How many times have you found yourself immersed in the little world of a whole new game, forgetting to eat and shower and do your homework, only to be brought cruelly back to reality by a “blip!” and a message that covers half the screen, alerting you to the fact that you just earned a trophy to add to your Public Nerd Profile for merely completing the first level? “I’m sorry, I didn’t meant to interrupt,” the trophy says in his blip-talk. “Just kidding! I thought I’d remind you that you are playing a game, in case you’re not already aware. Look how shiny I am!”
And how often have you run into the proverbial achievement whore in online games? You know, the guy who wants everybody to help him with that obscure achievement that is impossible to earn unless you’re actually going out of your way to earn said achievement? It’s a headache, but hey, those 10 achievement points go a long way in coddling one’s ego on the Internet.
Today’s find is a cute parody of the bordering-on-ridiculous achievement-hoarding facet of gamer culture that we are all becoming far too familiar with. Achievement Unlocked 2 would most likely be the silliest platformer you’ve ever played… if it wasn’t so clever. For some reason, you play as a rather bouncy blue elephant that farts a variety of baked goods and traverses rooms filled with obstacles such as spikes, teleporters, piano keys, and slot machines.

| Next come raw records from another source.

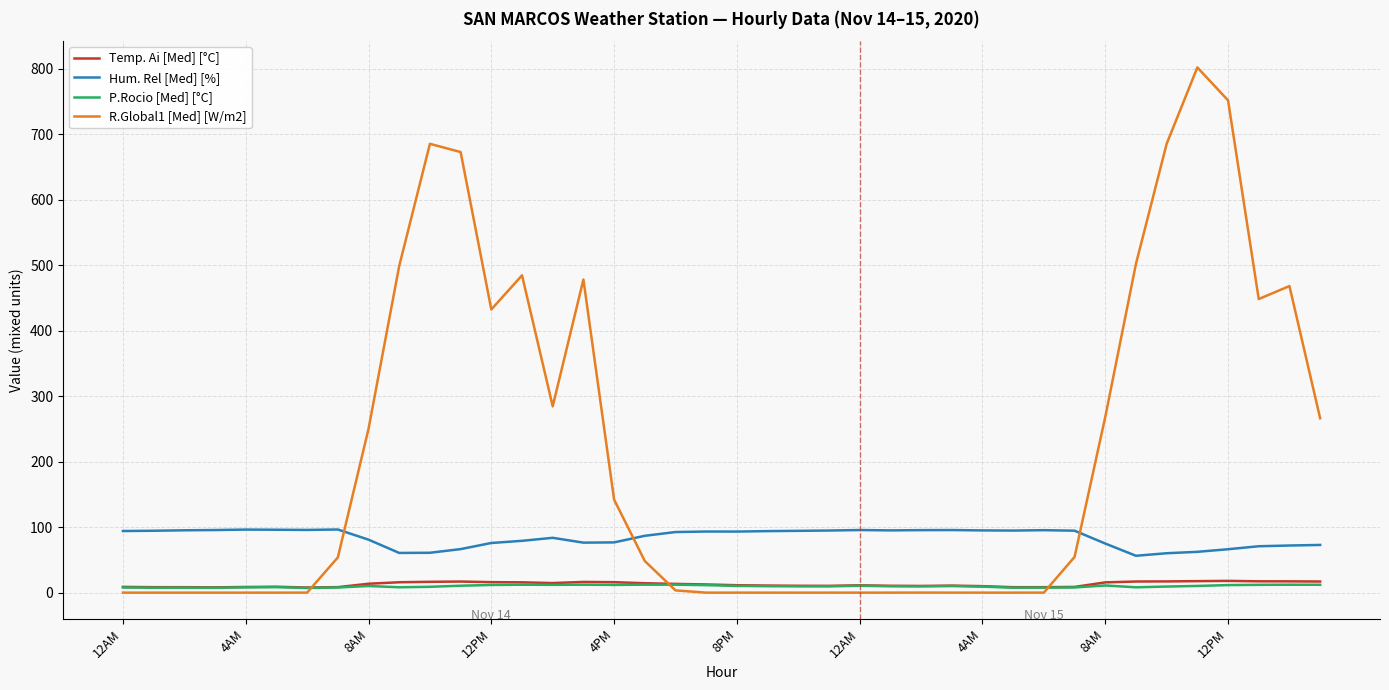

Which series has the largest total across all categories?

R.Global1 [Med] [W/m2]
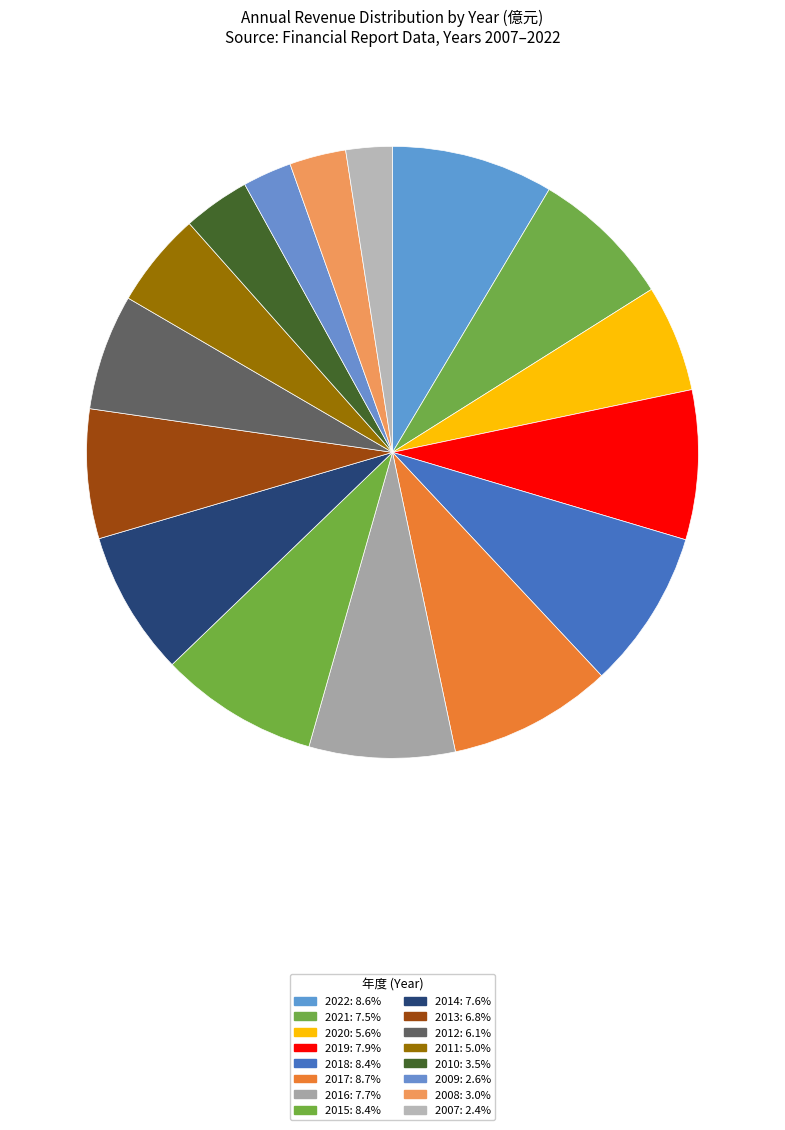

To the nearest percent, what is the difference between the largest and smallest slice percentages?

6%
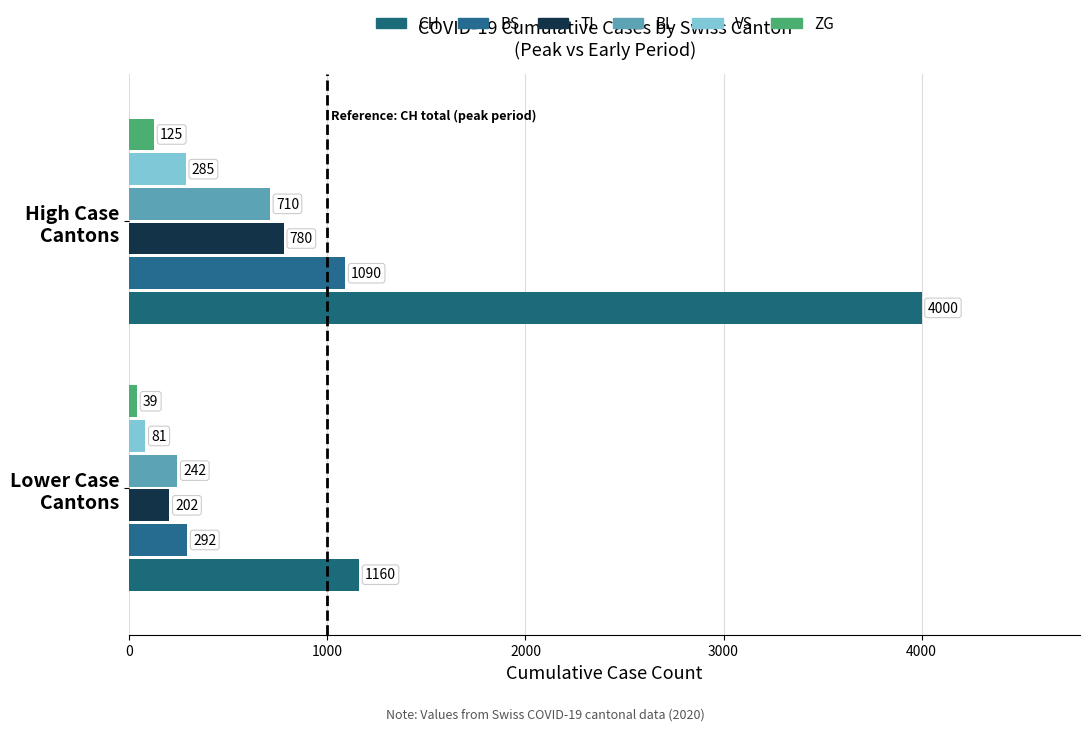

How many series are shown in this chart?

6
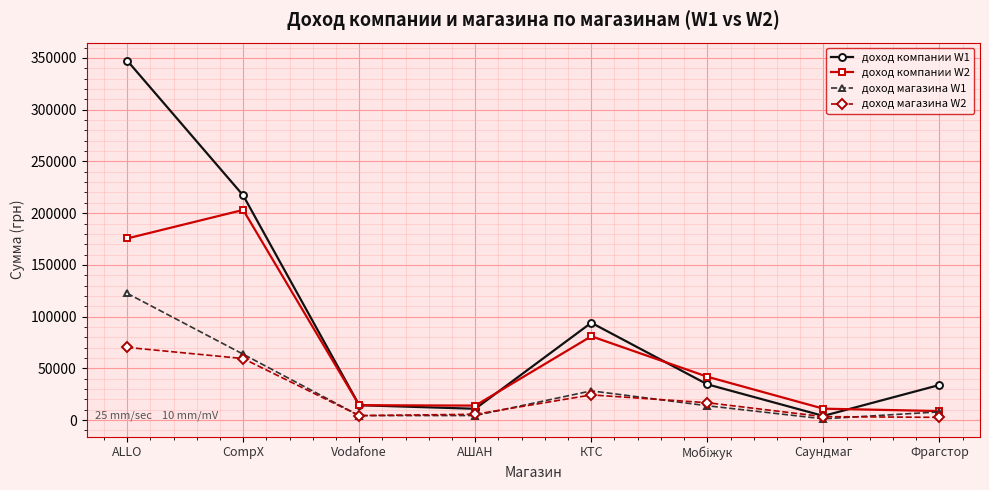

Which series has the largest total across all categories?

доход компании W1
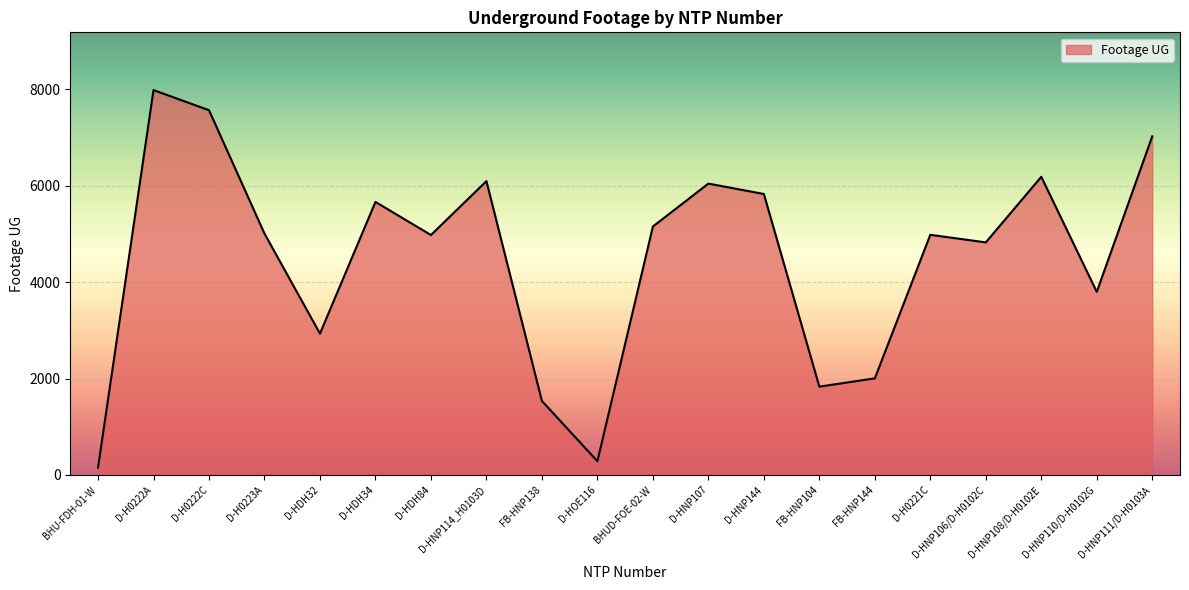

How many lines are shown in the chart?

1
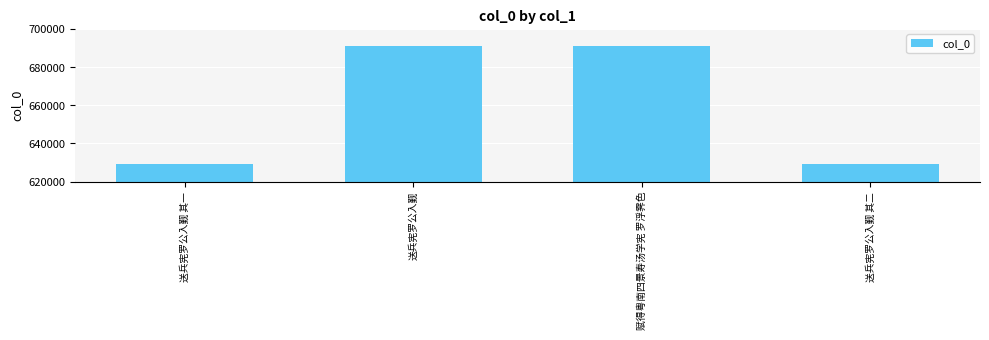

Which has a higher value, 送兵宪罗公入觐 其二 or 送兵宪罗公入觐?

送兵宪罗公入觐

The game points out the ludicrousness of many other games’ achievement systems by rewarding you for every little thing you can think of. You’ll earn a handful of amusingly-titled achievements as soon as you enter the game, for feats such as “Using the Internet” and “Loading the Level”. Further achievements can then be received by, for example, facing a certain direction or not dying for ten seconds.
It slightly defeats its own purpose by making the achievement hunt really, really fun – you might spend up to half an hour farming as many of the 250 achievements as you can, and for what reason? There’s great enjoyment to be found in earning achievements for doing the stupidest things, but besides that, the achievements system in Achievement Unlocked 2 is like that in all other games – a somewhat contrived way of introducing extra challenge that doesn’t contribute much else otherwise.
Fortunately, this is easily forgotten once you come across the game’s lampooning of the endless game expansion packs that populate the shelves at EB Games. Using the gold coins that you’ve collected with your happy elephant avatar, you are encouraged to buy “expansion packs” that unlock further levels in the game, as well as (predictably) their related achievements. Each expansion pack has a witty movie-style poster, replete with critic quotes. “I couldn’t get into the beta without buying this,” sulks one critic.
With the unending stream of cookie-cutter titles that currently saturate the gaming scene, something like Achievement Unlocked 2, with its light-hearted, postmodern-inspired touch, is a crisp change of pace. This will probably cheer up anyone who’s growing jaded with the state of games, and if not, it’ll still make for an enjoyable afternoon. Other smart games in this spirit worth checking out include Progress Quest and the iPhone’s Godville.